___ Texto extraído

Ya en siglos muy lejanos se daban razones para restar hierro al pensamiento de la
muerte. Y es bien conocida una posición como la del ilustrado Epicuro que escribía así a
Menoico: «Acostúmbrate al pensamiento de que la muerte no nos atañe... La muerte es la
pérdida de la percepción (y justamente por eso una forma de no ser)... Por tanto el más
horrible de los males no nos atañe».
Pero en ese modo de paliar lo inquietante de la cuestión descubrimos la trampa de una
verdad a medias en la medida que, al afirmar lo irrepresentable de la propia muerte, se
quiere dejar de saber algo que no es posible ignorar y algo que no podemos no temer al
menos en algún grado. Negar que la muerte sea una cuestión tan afectante y recurrir a la
distracción (la que lleva tan cerca de la inautenticidad) han venido a ser en nuestro tiempo
las formas de defensa más frecuentes. De ahí que resulte ya muy lejano, arrumbado con el
viejo latín, el memento mori tan presente y familiar a otros siglos y mentalidades.

______
___ Material proporcionado

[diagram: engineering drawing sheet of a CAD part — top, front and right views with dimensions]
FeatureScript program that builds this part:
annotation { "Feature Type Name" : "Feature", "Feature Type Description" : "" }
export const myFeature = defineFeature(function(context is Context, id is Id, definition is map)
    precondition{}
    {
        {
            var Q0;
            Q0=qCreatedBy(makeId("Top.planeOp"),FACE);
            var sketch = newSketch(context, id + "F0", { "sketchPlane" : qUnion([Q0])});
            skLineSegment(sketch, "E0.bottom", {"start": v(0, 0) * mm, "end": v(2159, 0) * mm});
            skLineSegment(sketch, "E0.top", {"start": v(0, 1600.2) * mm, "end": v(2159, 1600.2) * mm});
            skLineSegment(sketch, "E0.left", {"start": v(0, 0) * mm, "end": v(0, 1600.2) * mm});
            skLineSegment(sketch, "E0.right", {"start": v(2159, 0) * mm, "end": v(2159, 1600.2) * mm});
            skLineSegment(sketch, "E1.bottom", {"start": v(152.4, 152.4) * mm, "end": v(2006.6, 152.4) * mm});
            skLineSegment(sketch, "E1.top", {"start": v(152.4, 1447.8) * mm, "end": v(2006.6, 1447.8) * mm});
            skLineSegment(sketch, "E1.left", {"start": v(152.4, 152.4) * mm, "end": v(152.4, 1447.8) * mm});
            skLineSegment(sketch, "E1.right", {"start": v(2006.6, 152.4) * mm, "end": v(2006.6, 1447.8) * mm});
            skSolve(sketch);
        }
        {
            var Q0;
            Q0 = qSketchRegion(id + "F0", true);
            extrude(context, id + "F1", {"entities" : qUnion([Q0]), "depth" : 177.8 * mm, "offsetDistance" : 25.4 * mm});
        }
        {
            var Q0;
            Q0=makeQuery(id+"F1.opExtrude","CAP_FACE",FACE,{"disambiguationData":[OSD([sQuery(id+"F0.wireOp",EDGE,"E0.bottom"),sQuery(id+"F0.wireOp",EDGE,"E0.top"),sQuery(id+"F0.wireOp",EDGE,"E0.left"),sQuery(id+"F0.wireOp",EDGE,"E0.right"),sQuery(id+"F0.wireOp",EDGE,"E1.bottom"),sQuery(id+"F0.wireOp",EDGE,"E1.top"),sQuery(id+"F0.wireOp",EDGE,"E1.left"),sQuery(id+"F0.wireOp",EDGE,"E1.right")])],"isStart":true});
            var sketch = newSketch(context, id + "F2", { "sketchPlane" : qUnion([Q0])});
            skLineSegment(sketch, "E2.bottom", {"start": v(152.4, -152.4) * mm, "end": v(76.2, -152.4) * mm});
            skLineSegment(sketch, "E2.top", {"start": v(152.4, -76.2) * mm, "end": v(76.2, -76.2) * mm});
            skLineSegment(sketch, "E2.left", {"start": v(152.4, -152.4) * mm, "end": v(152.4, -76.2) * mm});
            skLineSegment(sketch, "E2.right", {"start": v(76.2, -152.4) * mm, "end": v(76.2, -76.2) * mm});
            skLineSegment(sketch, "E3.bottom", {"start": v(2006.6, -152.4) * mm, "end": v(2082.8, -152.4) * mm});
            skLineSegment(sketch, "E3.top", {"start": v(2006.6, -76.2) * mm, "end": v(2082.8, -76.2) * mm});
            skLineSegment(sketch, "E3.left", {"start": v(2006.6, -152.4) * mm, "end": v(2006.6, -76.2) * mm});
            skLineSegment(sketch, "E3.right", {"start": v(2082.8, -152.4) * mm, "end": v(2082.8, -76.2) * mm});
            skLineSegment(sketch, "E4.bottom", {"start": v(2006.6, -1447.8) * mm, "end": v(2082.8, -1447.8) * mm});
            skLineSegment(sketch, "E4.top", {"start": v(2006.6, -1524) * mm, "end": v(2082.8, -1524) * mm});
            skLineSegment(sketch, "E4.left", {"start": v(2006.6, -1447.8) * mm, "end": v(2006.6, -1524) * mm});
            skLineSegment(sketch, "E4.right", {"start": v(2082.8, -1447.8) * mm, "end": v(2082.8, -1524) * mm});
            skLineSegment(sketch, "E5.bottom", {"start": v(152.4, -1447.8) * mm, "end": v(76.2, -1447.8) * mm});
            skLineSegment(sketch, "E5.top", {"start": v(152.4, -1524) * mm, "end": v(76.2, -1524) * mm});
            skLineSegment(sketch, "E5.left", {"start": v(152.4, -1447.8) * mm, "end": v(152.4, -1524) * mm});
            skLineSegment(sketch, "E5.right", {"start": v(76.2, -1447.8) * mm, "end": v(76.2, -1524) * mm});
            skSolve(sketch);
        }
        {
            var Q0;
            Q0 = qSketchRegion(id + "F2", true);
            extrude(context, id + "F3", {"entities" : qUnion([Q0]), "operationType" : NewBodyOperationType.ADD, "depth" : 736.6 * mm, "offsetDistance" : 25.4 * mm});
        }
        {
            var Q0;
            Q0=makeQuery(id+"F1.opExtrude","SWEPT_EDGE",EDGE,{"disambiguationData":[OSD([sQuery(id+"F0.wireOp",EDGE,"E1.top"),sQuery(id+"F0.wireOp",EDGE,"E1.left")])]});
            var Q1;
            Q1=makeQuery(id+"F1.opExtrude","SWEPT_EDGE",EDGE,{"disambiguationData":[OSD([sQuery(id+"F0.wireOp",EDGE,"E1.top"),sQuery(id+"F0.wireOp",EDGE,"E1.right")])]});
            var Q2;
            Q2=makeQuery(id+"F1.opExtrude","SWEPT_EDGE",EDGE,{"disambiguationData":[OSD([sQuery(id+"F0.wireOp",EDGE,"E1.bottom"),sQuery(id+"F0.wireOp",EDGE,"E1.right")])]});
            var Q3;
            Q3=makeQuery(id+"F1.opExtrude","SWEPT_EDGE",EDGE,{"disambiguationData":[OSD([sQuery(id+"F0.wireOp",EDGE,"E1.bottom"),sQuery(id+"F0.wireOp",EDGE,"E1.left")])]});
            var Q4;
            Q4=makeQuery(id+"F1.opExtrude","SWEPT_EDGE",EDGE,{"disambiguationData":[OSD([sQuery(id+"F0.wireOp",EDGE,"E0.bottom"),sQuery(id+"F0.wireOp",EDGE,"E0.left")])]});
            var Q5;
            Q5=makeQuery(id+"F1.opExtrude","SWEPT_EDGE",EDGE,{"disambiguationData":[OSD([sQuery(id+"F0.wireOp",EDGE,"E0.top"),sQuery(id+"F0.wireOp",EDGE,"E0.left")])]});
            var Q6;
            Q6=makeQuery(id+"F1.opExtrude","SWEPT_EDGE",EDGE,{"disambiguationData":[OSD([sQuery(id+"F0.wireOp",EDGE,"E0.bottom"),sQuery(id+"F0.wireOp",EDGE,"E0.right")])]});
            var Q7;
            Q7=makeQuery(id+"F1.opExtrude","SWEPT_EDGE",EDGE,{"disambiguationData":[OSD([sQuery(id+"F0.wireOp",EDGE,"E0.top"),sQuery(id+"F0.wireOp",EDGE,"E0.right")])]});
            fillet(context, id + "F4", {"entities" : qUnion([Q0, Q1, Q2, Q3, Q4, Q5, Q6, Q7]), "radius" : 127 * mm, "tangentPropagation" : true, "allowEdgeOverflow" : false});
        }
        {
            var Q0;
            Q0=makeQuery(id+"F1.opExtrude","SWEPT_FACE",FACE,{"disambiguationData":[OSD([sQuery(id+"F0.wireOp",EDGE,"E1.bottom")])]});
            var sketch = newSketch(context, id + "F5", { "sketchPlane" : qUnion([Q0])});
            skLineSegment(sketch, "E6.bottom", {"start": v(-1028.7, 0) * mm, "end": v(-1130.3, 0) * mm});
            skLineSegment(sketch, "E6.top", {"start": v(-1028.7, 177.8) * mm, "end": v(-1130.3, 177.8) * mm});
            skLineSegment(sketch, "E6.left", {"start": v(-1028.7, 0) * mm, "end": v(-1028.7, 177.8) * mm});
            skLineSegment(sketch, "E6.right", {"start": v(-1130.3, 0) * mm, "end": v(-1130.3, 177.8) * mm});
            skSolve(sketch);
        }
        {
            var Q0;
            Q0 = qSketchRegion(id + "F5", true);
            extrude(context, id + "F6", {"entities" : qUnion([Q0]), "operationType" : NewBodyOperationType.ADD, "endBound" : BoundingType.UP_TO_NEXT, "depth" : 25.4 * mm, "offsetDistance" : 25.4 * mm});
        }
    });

______

Completa lo siguiente =
#1 En el texto sobre la muerte, la cita de Epicuro a Menoico está cortada por puntos suspensivos. Escribe cada uno de los trozos que quedan entre ellos.
#2 Devuelve todas las líneas del listado en las que aparece la palabra "NewBodyOperationType".

Resultados esperados =
#1
- Acostúmbrate al pensamiento de que la muerte no nos atañe
- La muerte es la pérdida de la percepción (y justamente por eso una forma de no ser)
- Por tanto el más horrible de los males no nos atañe

#2
            extrude(context, id + "F3", {"entities" : qUnion([Q0]), "operationType" : NewBodyOperationType.ADD, "depth" : 736.6 * mm, "offsetDistance" : 25.4 * mm});
            extrude(context, id + "F6", {"entities" : qUnion([Q0]), "operationType" : NewBodyOperationType.ADD, "endBound" : BoundingType.UP_TO_NEXT, "depth" : 25.4 * mm, "offsetDistance" : 25.4 * mm});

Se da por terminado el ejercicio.